Some of the home patients in one of my list serves are allowed to give themselves IV iron at home. In our program we can not. I asked my nurse the reason and she said that Medicare will only pay for IV iron if it is given in the unit. Do you know why patients are permitted to give IV iron at home in some states while not in others? And what difference does it make if it is given in a unit or at home? Dr. Agar stated that all his home patients are trained to give themselves IV iron at home and there has never been an incident to his knowledge in all the years of the program.
I received new info that it is NOT Medicare that determines if iron can be given at home, rather it is the secondary insurer. Therefor, home patients in the same program are either allowed or not allowed to give iron at home. If this is correct, then I just need an answer to why those with an insurer who disallows giving iron at home would do this. Is it a payment issue or a safety issue? This is another example of it being a waste of time and resources to have to drive to the unit to get iron over 20 min. when it could be given at home. And it is not just a one time thing- it may be a 5 session iron load that ties up 5 days. That means extra stress, lost wages, childcare etc. Is it possible for a neph to override this regulation?
Most self-administered drugs are not covered by Medicare Part B–EPO is an exception but Medicare Part B covers EPO for dialysis patients when provided by/through a dialysis clinic. For home patients Medicare will pay if it is self-administered, but only after the patient has been taught how to safely store it, administer it, monitor dietary intake of food/fluid for high potassium and high BP, and to report symptoms. Currently, IV iron is a Medicare Part B covered drug when provided by a dialysis clinic, a hospital outpatient department or a critical access hospital.
Here’s the section from the Medicare Benefit Policy Manual, Chapter 11 for ESRD:
[I]220.127.116.11 - Intravenous Iron Therapy
(Rev. 1, 10-01-03)
B3-4461, A3-3644.E, RDF-319.4
Iron deficiency is a common condition in ESRD patients undergoing hemodialysis. Iron is a critical structural component of hemoglobin, a key protein found in normal red blood cells (RBCs), which transports oxygen. Without this important building block, anemic patients experience difficulty in restoring adequate, healthy RBC (hematocrit) levels. Clinical management of iron deficiency involves treating patients with iron replacement products while they undergo hemodialysis.
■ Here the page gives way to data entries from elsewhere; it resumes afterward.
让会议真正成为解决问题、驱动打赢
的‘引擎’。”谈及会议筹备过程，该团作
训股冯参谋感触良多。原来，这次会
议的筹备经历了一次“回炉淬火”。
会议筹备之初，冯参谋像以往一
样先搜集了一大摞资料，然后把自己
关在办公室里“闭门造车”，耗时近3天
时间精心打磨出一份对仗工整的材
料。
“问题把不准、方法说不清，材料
For claims with dates of service on or after December 1, 2000, Medicare covers sodium ferric gluconate complex in sucrose injection for first line treatment of iron deficiency anemia in patients undergoing chronic hemodialysis who are receiving supplemental erythropoeitin therapy. In hospital outpatient departments, payment is made under the outpatient prospective payment system. Payment is made on a reasonable cost basis in critical access hospitals (CAHs). For claims with dates of service on or after December 1, 2000, payment is made on a reasonable cost basis in renal dialysis centers (freestanding facilities). For claims with dates of service on or after January 1, 2001, payment is made pursuant to 42 CFR 405.517 for renal dialysis centers (freestanding facilities).
Medicare covers iron sucrose injection as a first line treatment of iron deficiency anemia, when furnished intravenously to patients undergoing chronic hemodialysis who are
receiving supplemental erythropoeitin therapy, for claims with dates of service on or after October 1, 2001. In hospital outpatient departments, payment is made under the outpatient prospective payment system. Payment is made on a reasonable cost basis in CAHs and in renal dialysis centers (freestanding facilities). Deductible and coinsurance apply.[/I]
Iron is classified as a mineral and thus is not covered by the standard Medicare Part D plan. If a patient has a Medigap plan (Medicare supplement), it would pay for any Part B covered drug after Medicare pays, but would not pay for any drug that Medicare does not cover. Whether someone can buy IV iron through a pharmacy using their employer group or individual health plan benefit depends on that plan’s coverage policy and whether the prescribed IV product is on the plan’s formulary.
The main reason why dialysis clinics require patients to come to the clinic to get the IV iron is so they can be observed for any hypersensitivity reaction. So this is a safety issue. All IV iron products – iron dextran (INFeD, Dexferrum), iron sucrose (Venofer), and sodium ferric gluconate (Ferrlecit) have some risk of hypersensitivity reactions that can range from mild to severe, including anaphylactic shock and death. Therefore, manufacturers recommend a test dose be given and do not recommend self-administration. It’s my understanding that someone who previously had no problem could develop a hypersensitivity reaction too. Some clinics have assessed the risk and believe it is low enough that they choose to allow their patients to self-administer rather than inconvenience them by requiring them to come to clinic. If a clinic is going to allow patients to self-administer, in my opinion, staff should inform patients of the risks, symptoms to watch for, and what to do (call 9-1-1) if they begin experiencing symptoms that might be related to hypersensitivity.